▸ DOCUMENT EXCERPT
What is a NoSQL database? And why would you use it?
I first heard about NoSQL databases in an interview when a i-am-the-dude developer asked me about my experiences with NoSQL. I had no idea and later looked up the internet about these and found that they are key-value stores - like a hash map. Or like Berkeley DB and used to store objects - In fact I had worked on building a huge messaging platform where we used Berkeley DB JE to do just that - store Java beans representing messages so that we can easily reconstruct them.
So a NoSQL database is something that stores data in terms of key-value pairs as opposed to tables in an RDBM - thus saving us from the ORM hell and having to maintain all those mappings between objects and tables. Simple.
But people said I was wrong and that NoSQL meant lack of ACID, NoSQL meant BASE, NoSQL was webscale etc etc.
I think there are a lot of misconceptions about NoSQL, and this Stackoverflow question summarizes most of the confusions and clarifications around this - http://stackoverflow.com/questions/2608103/is-there-any-nosql-that-is-acid-compliant
This post is an attempt to describe what is the difference between ACID and BASE, key differences between NoSQL and RDBMS databases and why exactly should you use them.

▸ DATASET EXCERPTS

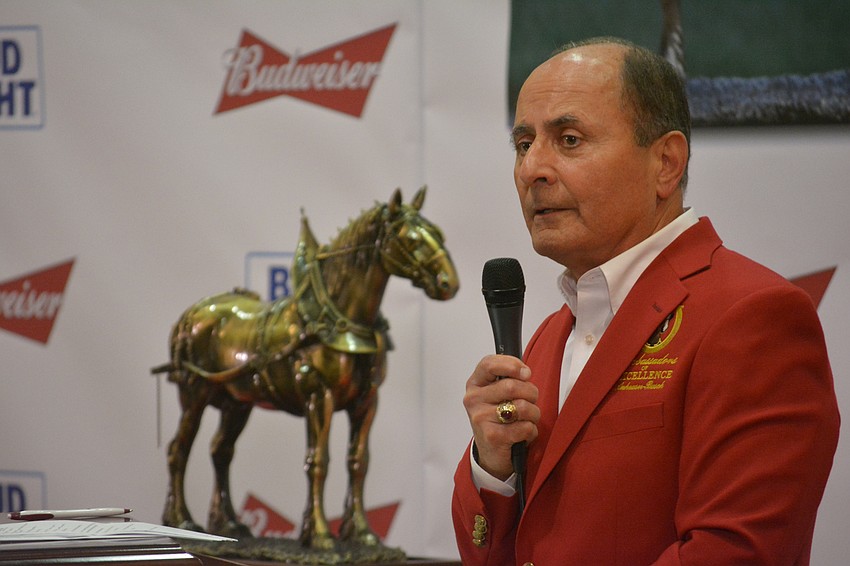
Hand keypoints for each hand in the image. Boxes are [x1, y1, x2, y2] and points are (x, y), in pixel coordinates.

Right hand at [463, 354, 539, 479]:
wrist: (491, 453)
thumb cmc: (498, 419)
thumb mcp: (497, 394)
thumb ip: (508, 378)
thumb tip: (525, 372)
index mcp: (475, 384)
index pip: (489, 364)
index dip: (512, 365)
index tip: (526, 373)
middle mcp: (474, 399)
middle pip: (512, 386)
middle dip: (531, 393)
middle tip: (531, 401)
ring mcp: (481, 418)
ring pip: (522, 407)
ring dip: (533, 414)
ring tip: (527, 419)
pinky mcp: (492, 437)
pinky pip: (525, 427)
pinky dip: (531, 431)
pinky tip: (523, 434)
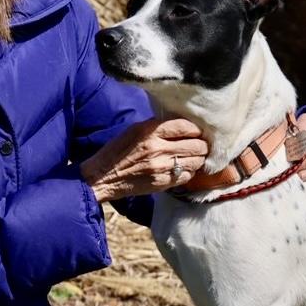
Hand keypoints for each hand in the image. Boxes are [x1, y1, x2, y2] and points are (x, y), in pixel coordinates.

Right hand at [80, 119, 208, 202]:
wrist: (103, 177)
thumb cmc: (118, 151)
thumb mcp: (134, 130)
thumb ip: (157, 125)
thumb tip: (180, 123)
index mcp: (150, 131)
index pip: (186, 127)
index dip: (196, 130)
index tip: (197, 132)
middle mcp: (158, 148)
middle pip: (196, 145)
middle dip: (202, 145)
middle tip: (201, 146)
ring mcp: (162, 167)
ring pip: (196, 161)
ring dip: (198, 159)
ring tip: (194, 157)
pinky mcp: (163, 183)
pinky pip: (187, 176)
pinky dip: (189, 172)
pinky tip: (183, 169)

▸ TASK SET
1. According to the NoSQL post, what did the author use on the messaging platform to store Java beans representing messages?
2. In the NoSQL post, swap "misconceptions" for "myths" and write out the passage that begins at the words "I think there" and stops after "you use them.".
3. Carry on the NoSQL post after its final sentence.

▸ RESPONSES TO THE EXERCISE
1. Berkeley DB JE

2.
I think there are a lot of myths about NoSQL, and this Stackoverflow question summarizes most of the confusions and clarifications around this - http://stackoverflow.com/questions/2608103/is-there-any-nosql-that-is-acid-compliant
This post is an attempt to describe what is the difference between ACID and BASE, key differences between NoSQL and RDBMS databases and why exactly should you use them.

3.
Different use cases for data storage
We all want to store data and retrieve it later for different purposes - its a very simple statement. But if you dig deeper, there will be some interesting scenarios like
- Do you really want all the data to be successfully stored or are you prepared for data loss
- Once recorded, how long should it be stored
- Are you looking to quickly write large amounts of data?
- Are you looking to write data transactionally and don't care if it takes ages to do so?
- The data that you store - is it broken down or do you have to break it down before you save it?
- If the data is broken down, do you want to reconstitute it later?
I have just scratched the surface here - you can find many such questions. Lets take an example - lets say you are building an application to create users and manage users in a big platform of some sort. When you add a user to it, you expect the user to get an email with a password and be able to login immediately. It would not make sense if the email went like an hour after you created the user or the user registered himself. That sort of turnaround can be achieved even if you had the user call up and someone manually created the user ID at their leisure and then sent the email. You want the user registration to complete within the few minutes that the user or the admin spends on the application. You need transactionality - plus, if the data was to be replicated across many instances of your application you would expect that it happens fast too. You wont like it if you registered on Facebook but could not login because you were redirected to a server where the data has not been replicated yet.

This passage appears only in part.